The jeweler smiled and said, 'Yes, sir; how very romantic of you.'

Roger retorted with a glint in his eye, 'Not exactly romantic, but very practical. This way, if we break up, I can use it again.

Meaning of Dreams

After she woke up, a woman told her husband, "I just dreamed that you gave me a pearl necklace for Valentine's Day. What do you think it means?"

"You'll know on Valentine's Day." he said.
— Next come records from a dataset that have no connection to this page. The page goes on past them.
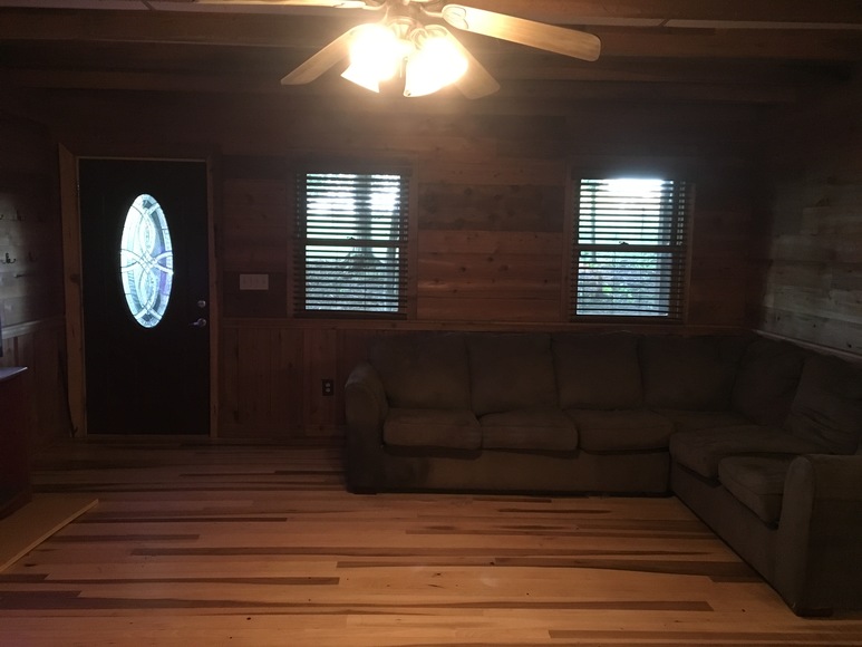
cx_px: 431
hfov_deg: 61.7
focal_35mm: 29
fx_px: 722
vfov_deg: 48.2
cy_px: 324
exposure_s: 1/15
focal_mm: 4.15
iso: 320
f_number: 2.2
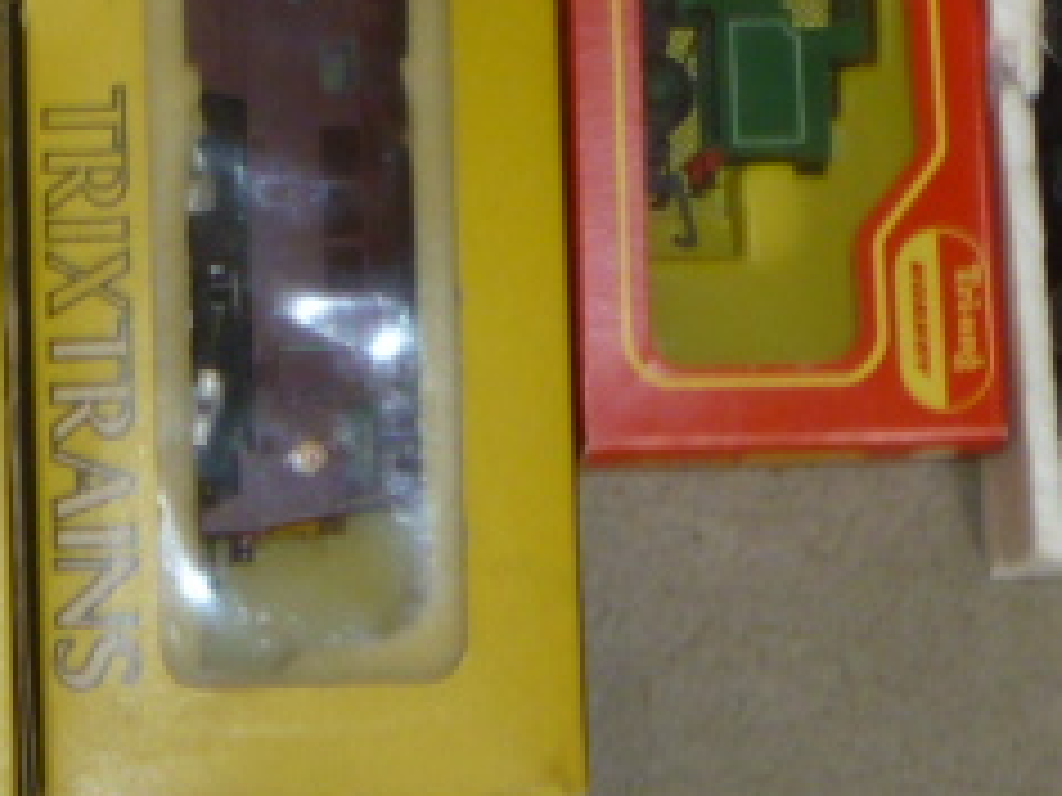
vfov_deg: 9.2
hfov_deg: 12.2
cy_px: -9
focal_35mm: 160
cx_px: -40
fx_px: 4909
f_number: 3.3
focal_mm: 5.3
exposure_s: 1/30
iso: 100
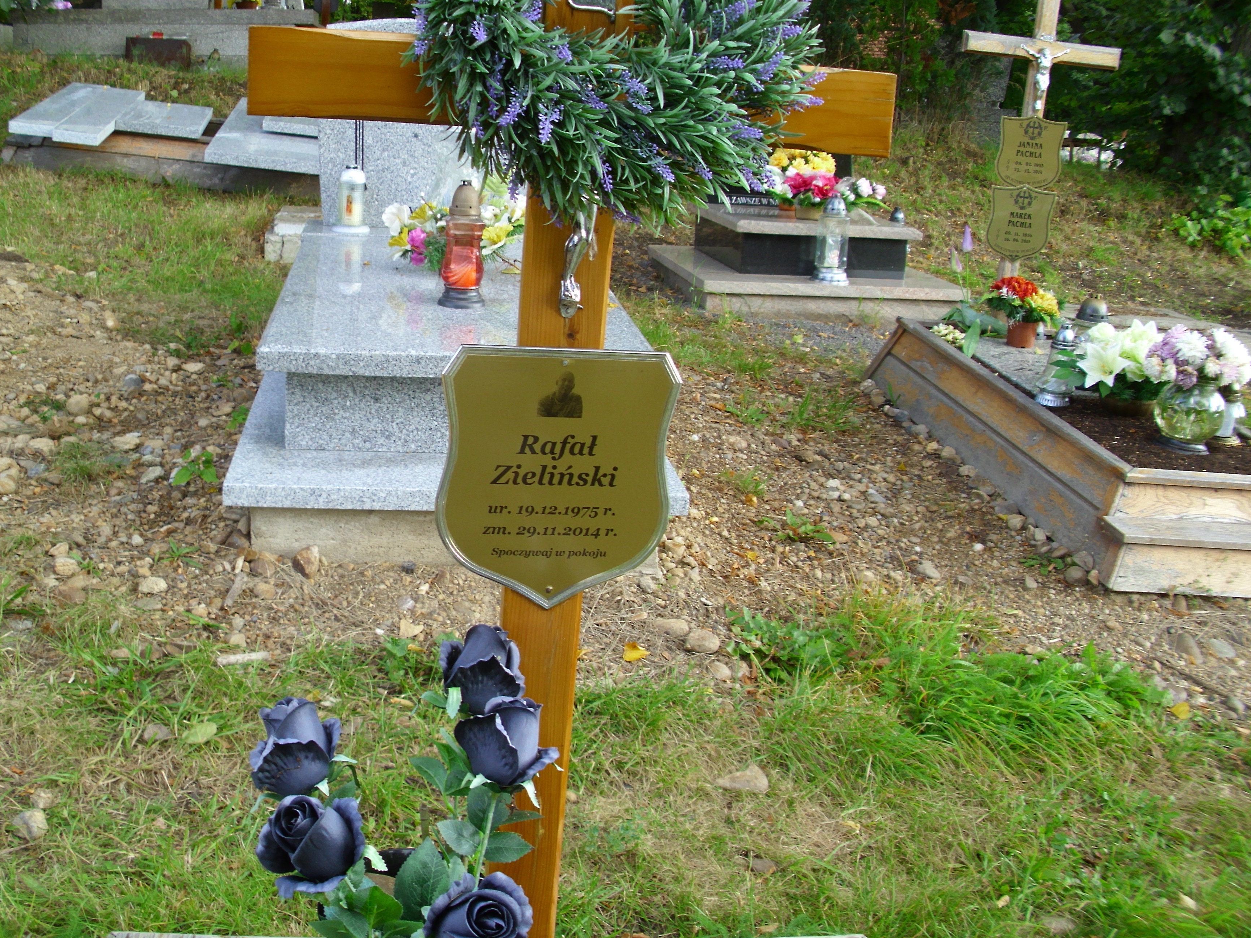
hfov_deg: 50.1
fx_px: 1337
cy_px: 458
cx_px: 591
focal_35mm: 37
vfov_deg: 38.7
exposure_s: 1/86
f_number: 3
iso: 50
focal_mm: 6.2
On Valentine's Day, the man came home with a small package and gave it to his wife.
Delighted, she opened it to find a book entitled....

"The Meaning Of Dreams."

One Liners for you

  • Q: What did one light bulb say to the other?
    A: I love you a whole watt!
  • Q: What did the little boy sheep say to the little girl sheep on Valentine's Day?
    A: I love ewe!
  • Q: What did the stamp say to the envelope?
    A: I'm stuck on you.
  • Q: What is the difference between a girl who is sick of her boyfriend and a sailor who falls into the ocean?
    A: One is bored over a man the other is a man overboard.
  • Q: What did the light bulb say to the switch?
    A: You turn me on.
  • Q: What did one snake say to the other snake?
    A: Give me a little hug and a hiss, honey.
  • Q: What did the valentine card say to the stamp?
    A: Stick with me and we'll go places!
  • Q: What did the paper clip say to the magnet?
    A: I find you very attractive.
  • Q: What did the pencil say to the paper?
    A: I dot my i's on you!
  • Q: What do squirrels give for Valentine's Day?
    A: Forget-me-nuts.
  • Q: Who sends a thousand valentines cards signed, ‘guess who'?
    A: A divorce lawyer.
  • Q: Did Adam and Eve ever have a date?
    A: No, but they had an apple.
  • Q: What did the boy octopus say to the girl octopus?
    A: Can I hold your hand, hand, hand, hand, hand, hand, hand, hand, hand, hand?
  • Q: Why did the banana go out with the prune?
    A: Because it couldn't get a date.